KINDER SOLLTEN IHREN HORIZONT ERWEITERN
: Die Schülerumtauschmesse

VON HELMUT HÖGE

Eine gute Idee“, meinte die Mutter eines 14-Jährigen, als sie von der Messe der International School in Dahlem erfuhr: „Aber noch besser wäre eine Schülerumtauschmesse.“ „Das kann doch mit etwas Glück daraus werden“, entgegnete eine andere Mutter, die ihre zwei Jungs bereits ins Ausland geschickt hatte: „Jedes Mal hoffte ich, es würde ein anderer zurückkommen – leider bisher vergeblich.“

„Ach, ihr Rabenmütter“, schaltete sich ein Vater ein: „Darum geht es doch gar nicht. Das Schülerauslandsjahr ist eine Arbeitsbeschaffungsmaßnahme im Dienstleistungssektor.“ Die ursprüngliche Idee sei gewesen, so der Vater, dass man den Kindern Internationalität beibringen müsste, sie ihren Horizont erweitern und die Welt kennenlernen ließe.
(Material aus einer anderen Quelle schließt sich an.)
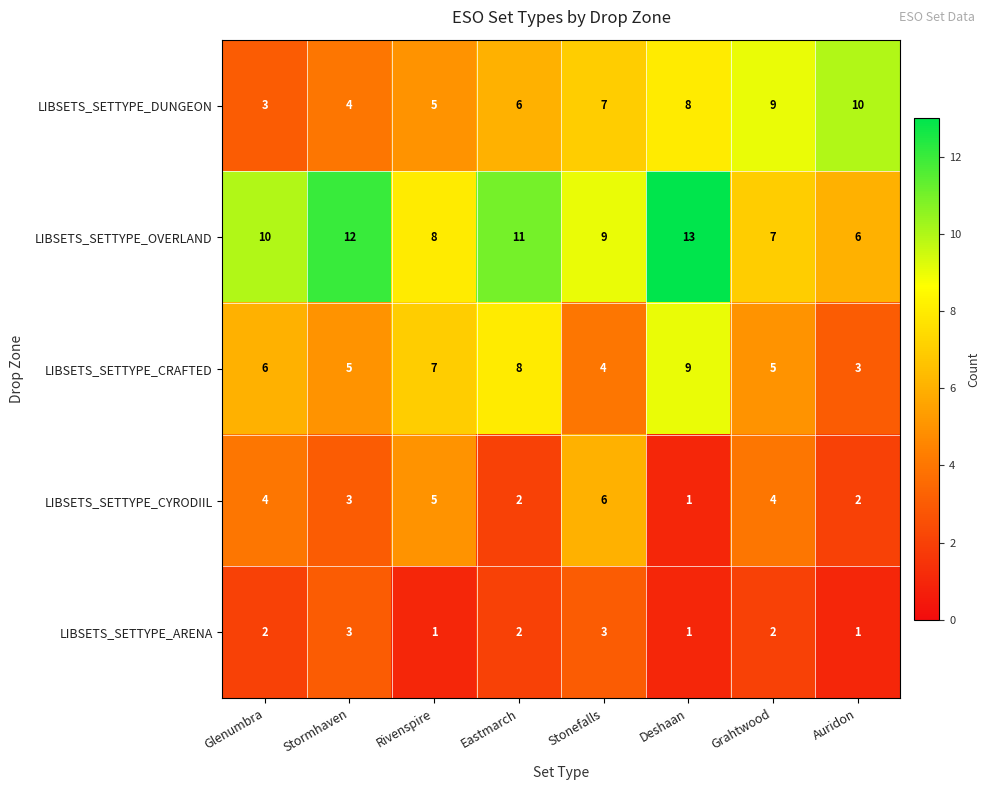

At which label is LIBSETS_SETTYPE_OVERLAND closest to 9?

Stonefalls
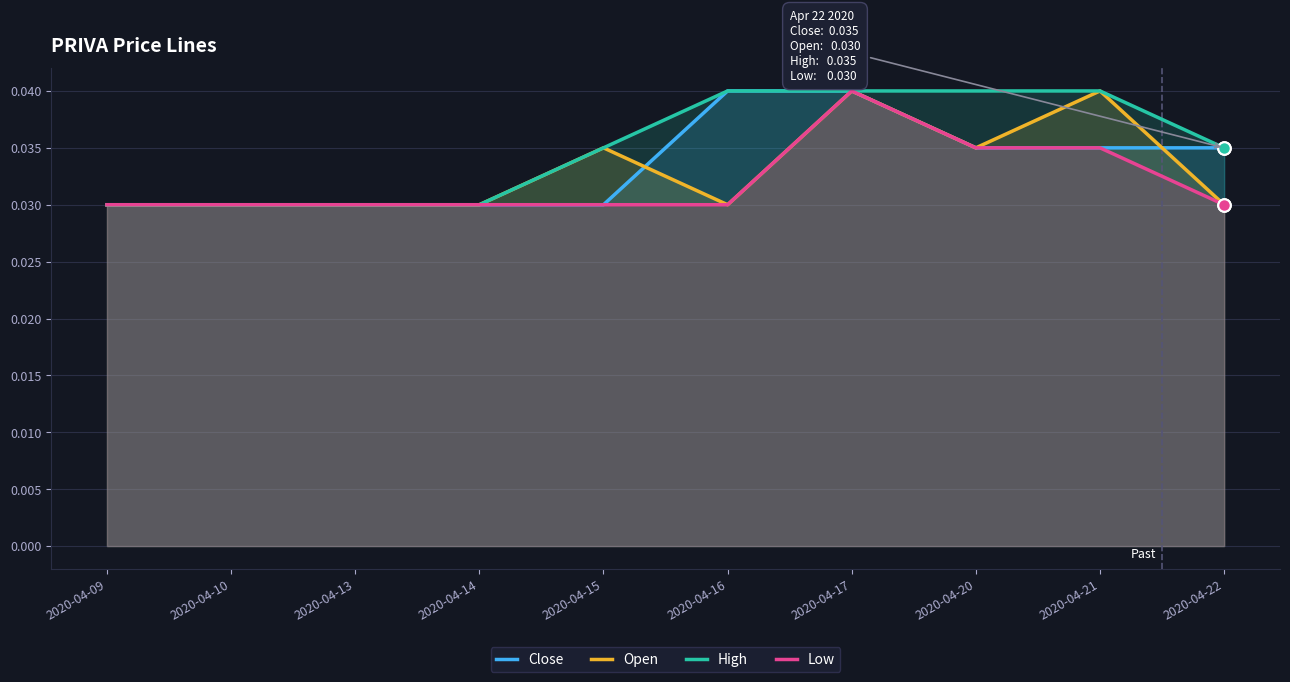

True or false: Low has a value of 0.0 at 2020-04-20.

False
Und schon hätten arbeitslose amerikanische Sozialpädagogen und Bildungsexperten zugegriffen. Sie gründeten Vermittlungsagenturen, weiß der Vater, von da aus hätte sich dieses Geschäft krebsartig über den Globus ausgebreitet. „Für ein Jahr USA müssen die Eltern 10.000 Euro zahlen, Kanada ist noch teurer, weil die Gasteltern extra was kriegen. Und dann brauchen die da auch noch Taschengeld, Klamottengeld, Geburtstagsgeschenkegeld usw.“

Maulend nach Tschechien

Der Vater kennt eine Betroffene: „Meine arme Nachbarin konnte ihre Tochter nur nach Tschechien schicken, die hat gemault, aber hinterher war sie heilfroh, denn dort konnte sie reiten, Ski fahren, alles Mögliche – ohne dafür extra zu bezahlen.“ „Aber auch wenn es teuer ist und die Agenturen davon profitieren“, wendet eine Mutter ein, „immerhin lernen die Kinder doch im Ausland die Sprache – und Toleranz, das dient der Völkerverständigung.“

Ich weiß nicht, wie das Gespräch weiterging, ich musste umsteigen, aber ich erinnerte mich, was Wladimir Kaminer mir einmal über seine Tochter erzählt hatte. Ihre Mutter hatte ihr keinen Lateinamerika-Austausch erlaubt („Erst wenn du 18 bist – dann kannst du reisen, wohin du willst!“), und ihre Französischlehrerin hatte ihr wegen schlechter Zensuren einen Lyon-Aufenthalt vermasselt. Als ihre Freundinnen zurückkamen, meinten sie jedoch, sie hätte nichts verpasst: „Die Franzosen sähen selbst mit fünfzehn aus wie Zwölfjährige in Berlin. Außerdem hätten die Franzosen keine Ahnung von guter Musik, sie hören Shakira und Britney Spears und können überhaupt keinen Alkohol vertragen. Eine Party für 20 Gäste wird in Lyon mit fünf Dosen Bier gefeiert, nach einer Stunde liegen alle Franzosen besoffen unterm Tisch. Kein Wunder, dass sie dermaßen unterentwickelt sind, meinten die Mädchen übereinstimmend. Denn die Jugend in Lyon hätte, anders als in Berlin, zu wenig Möglichkeiten, ihre Trinkfestigkeit zu trainieren. Die Jugendlichen dort hätten kaum Chancen, an Zigaretten und Alkohol zu kommen. Bei uns in Berlin sei der deutsche Schüler in jedem Spätverkaufsladen als wichtiger Bierkonsument hochgeschätzt. In Lyon gäbe es nicht einmal einen Späti.“

Das Gegenteil hatte ich von einem 16-jährigen Schüler erfahren, den seine Eltern für ein Jahr nach New York geschickt hatten: Seine Gasteltern ließen ihn nicht ohne Begleitung aus dem Haus. Er saß die ganze Zeit auf seinem Zimmer und kiffte.